純黒の悪夢2

「……えげつな」

 年々コナン映画のアクション度合が増しているような気はしていたが、今回はことさらど派手だ。オスプレイまで出しゃばってきている。あの中に黒の組織の面々がいるのだろう。

「でもまあ…どうせジンとウォッカがヘリで出てきたら大抵墜落するか…」

銃撃をどうにかしのいだナマエは、ぼそりと呟いた。

「にしても、これ死なない方がおかしいな」

 粉塵が顔中に降りかかっている。崩れ落ちてきた鉄骨やコンクリートの破片で少し傷もついてしまった。
 と、リュックの中で嫌な音がした。確かめてみると、犯人追跡眼鏡の予備がきれいに折れている。

「これもこの後の展開に関係あるのかな…」

 用意してきたものがダメになるのは、たいていそれがストーリーに関わっている時だ。何をやっても無駄なのだろうか、と、ナマエは虚しい息を吐いた。とりあえず、用意した道具も尽きた以上、ナマエがコナンの傍に行く理由はない。
 とにかく、ここにいては、ナマエは死にかねない。いったん離れるべきだろう。ナマエは一度安室のもとへ戻った。

「…!無事だったか、ナマエちゃん!」
「はい。でもこれ以上は危険そうなので私は観覧車から離れます。上で二人が何かするみたいなので、…“コナン君”のために行ってあげてください。…あと、言っても無駄かもしれないけど、コナン君に、無茶するなって伝えてください」

 二人のため、というと赤井を含めてしまうので、ナマエはあえてコナンを強調した。安室は一瞬間を置いて頷いた。

「気を付けて」
「安室さんも」

 そして二人は背を向け合った。



「…あれは、キュラソー…?」

 観覧車から離れたナマエは、なぜか工事中のエリアへと向かうキュラソーを目にした。

(一体どうして……まさか、観覧車にまだ子供たちが残ってる?)

 灰原かキュラソーが子供たちを助け出すだろうと踏んでいたが、観覧車を振り返ると、確かにまだ取り残されている子どもたちが見えた。

(ってことは観覧車を止めないといけないってこと……博士の発明品でもぎりぎりだろうな)

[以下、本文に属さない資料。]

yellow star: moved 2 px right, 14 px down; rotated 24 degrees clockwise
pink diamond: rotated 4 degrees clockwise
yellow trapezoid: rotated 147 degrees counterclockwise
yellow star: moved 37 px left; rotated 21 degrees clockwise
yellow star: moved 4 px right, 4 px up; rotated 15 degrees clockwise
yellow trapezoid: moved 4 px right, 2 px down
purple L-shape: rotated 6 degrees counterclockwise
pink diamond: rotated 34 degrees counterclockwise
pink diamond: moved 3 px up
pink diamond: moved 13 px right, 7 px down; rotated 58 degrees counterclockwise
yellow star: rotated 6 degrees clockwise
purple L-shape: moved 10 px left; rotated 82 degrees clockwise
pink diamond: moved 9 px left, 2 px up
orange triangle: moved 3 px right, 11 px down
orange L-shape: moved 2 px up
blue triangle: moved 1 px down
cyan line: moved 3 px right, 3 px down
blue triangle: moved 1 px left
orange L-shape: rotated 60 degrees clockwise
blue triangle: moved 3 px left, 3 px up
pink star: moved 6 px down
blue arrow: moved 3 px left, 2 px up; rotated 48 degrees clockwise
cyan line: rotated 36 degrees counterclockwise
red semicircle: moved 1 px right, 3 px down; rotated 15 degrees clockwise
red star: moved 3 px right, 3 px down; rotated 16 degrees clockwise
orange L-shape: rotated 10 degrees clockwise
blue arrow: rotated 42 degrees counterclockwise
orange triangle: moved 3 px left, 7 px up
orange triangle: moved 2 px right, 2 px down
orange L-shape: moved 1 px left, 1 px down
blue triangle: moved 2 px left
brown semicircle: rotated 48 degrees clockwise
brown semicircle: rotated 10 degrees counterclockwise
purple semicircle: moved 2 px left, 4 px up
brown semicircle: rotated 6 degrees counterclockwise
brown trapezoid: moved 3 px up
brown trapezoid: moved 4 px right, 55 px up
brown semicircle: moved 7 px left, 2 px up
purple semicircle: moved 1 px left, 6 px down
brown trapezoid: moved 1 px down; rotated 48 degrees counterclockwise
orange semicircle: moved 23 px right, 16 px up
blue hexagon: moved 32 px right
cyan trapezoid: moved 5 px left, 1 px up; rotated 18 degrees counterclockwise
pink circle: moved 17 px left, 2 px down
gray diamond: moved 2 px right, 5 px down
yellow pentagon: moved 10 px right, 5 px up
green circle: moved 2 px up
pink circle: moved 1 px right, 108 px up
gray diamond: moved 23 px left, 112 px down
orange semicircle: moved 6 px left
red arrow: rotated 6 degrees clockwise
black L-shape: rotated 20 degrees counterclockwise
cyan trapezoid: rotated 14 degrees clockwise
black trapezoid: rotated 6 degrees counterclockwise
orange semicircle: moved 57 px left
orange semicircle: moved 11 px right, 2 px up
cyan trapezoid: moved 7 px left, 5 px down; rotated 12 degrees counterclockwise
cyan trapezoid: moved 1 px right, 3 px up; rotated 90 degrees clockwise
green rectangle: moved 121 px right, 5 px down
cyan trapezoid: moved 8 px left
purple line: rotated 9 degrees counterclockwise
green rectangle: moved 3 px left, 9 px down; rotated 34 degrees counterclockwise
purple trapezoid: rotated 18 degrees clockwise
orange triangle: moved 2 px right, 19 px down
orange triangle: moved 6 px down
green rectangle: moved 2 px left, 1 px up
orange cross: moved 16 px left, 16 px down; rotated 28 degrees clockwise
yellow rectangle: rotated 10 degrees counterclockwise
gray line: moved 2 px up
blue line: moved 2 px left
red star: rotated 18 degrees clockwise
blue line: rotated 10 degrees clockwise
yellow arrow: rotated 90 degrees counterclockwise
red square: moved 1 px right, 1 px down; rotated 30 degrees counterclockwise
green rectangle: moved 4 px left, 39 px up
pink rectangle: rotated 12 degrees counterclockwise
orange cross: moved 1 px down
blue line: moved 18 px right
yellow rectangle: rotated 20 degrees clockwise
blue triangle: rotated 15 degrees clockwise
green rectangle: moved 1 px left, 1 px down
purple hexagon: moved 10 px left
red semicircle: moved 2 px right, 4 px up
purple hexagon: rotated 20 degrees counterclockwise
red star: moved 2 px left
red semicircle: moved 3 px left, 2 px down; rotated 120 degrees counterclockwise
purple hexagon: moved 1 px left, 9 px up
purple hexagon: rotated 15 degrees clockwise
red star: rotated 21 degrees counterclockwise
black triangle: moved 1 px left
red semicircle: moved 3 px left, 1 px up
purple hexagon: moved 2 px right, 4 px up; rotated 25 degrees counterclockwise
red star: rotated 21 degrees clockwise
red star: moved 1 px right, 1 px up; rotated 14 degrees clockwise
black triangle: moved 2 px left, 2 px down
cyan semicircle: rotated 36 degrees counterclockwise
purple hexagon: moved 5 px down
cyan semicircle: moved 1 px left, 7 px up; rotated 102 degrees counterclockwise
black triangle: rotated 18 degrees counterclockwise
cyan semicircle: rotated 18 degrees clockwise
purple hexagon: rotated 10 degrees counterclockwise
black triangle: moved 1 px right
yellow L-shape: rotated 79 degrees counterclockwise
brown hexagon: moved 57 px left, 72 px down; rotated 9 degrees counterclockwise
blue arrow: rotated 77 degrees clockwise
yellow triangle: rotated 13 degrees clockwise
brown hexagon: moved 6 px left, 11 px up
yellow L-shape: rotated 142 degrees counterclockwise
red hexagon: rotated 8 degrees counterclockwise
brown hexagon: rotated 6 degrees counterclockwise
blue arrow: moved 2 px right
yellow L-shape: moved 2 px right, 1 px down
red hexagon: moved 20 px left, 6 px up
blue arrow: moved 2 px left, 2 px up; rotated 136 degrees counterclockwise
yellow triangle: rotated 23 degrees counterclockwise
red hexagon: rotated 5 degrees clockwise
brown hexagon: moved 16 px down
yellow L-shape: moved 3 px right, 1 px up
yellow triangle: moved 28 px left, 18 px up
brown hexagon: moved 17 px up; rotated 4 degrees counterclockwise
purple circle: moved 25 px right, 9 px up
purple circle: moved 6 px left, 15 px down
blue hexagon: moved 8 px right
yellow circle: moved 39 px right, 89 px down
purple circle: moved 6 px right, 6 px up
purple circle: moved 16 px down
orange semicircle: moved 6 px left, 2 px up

 どうせ今日何か起こるのは分かり切っていたので、ナマエは東都水族館の主要な建物のサイズや距離、観覧車の半径などと、博士の発明品の耐久性などを予め計算してきていた。赤井やコナンならその場で概算をはじき出すだろうが、ナマエにはそこまでのスペックはない。
 映画は見ていないのでうろ覚えの記憶での概算だが、あの巨大な観覧車を止めるには、ナマエの計算では、ボールバルーンやサスペンダーを使っても、足りない。
 ナマエは頭の中でぐるぐると思考を巡らせた。これは推理ではない、ただの計算だ。しかも答えと途中式の一部は分かっている。アンサー、観覧車は止まる。途中式、コナンが発明品を駆使して全力を尽くす。だがそれだけでは足りない。不足分はどこから引っ張ってこればいい?

ナマエは答えをはじき出した。

(キュラソーの命と引き換えに観覧車が止まる。これがいちばんきれいな計算式だな)

 どうせ映画に出てくる黒の組織のメンバーは、話の都合上死んで終わりだ。“漆黒の追跡者”でのアイリッシュがそうだった。そこまで分かれば後は逆算するだけ。

(あのデカい車輪を止めるには……クレーン車か)

 なるほど。やっとキュラソーが何をしようとしているかが分かった。ナマエは救急セットの入ったリュックを抱え直し、工事中のエリアへと走った。

 変装させて待機させていた“仲間”に協力を仰ぎ、ナマエはどうにかキュラソーを奪還した。一台では心もとないクレーン車を二台動かし、車輪の根元に更に大型トラックを配置させる。勿論直前で運転手は脱出させた。
 ナマエの計算通り、恐らくキュラソーひとりならばぺしゃんこになっていただろうが、三台の大型車を動かしたことでそれは免れた。衝撃を三台分に分散させたのだ。
 その間にナマエはキュラソーの手当てをした。鉄骨が刺さる直前に彼女に追いつけたのは僥倖だった。流石にナマエでは外科手術まで即興で行うことはできない。せいぜい止血と痛み止めの投与のみにとどまったが、キュラソーを生かすには十分だった。
あとはキュラソーが死亡したように偽装し、わずかに残した皮膚片のそばに、心苦しいがキュラソーの手から奪ったイルカのストラップを置いて任務完了。これで物語の流れは守られるはずだ。…公安に詳しく死体を調べられて疑問を持たれたとしても、まだ小学五年生のナマエに疑惑の目が向くことは、まずない。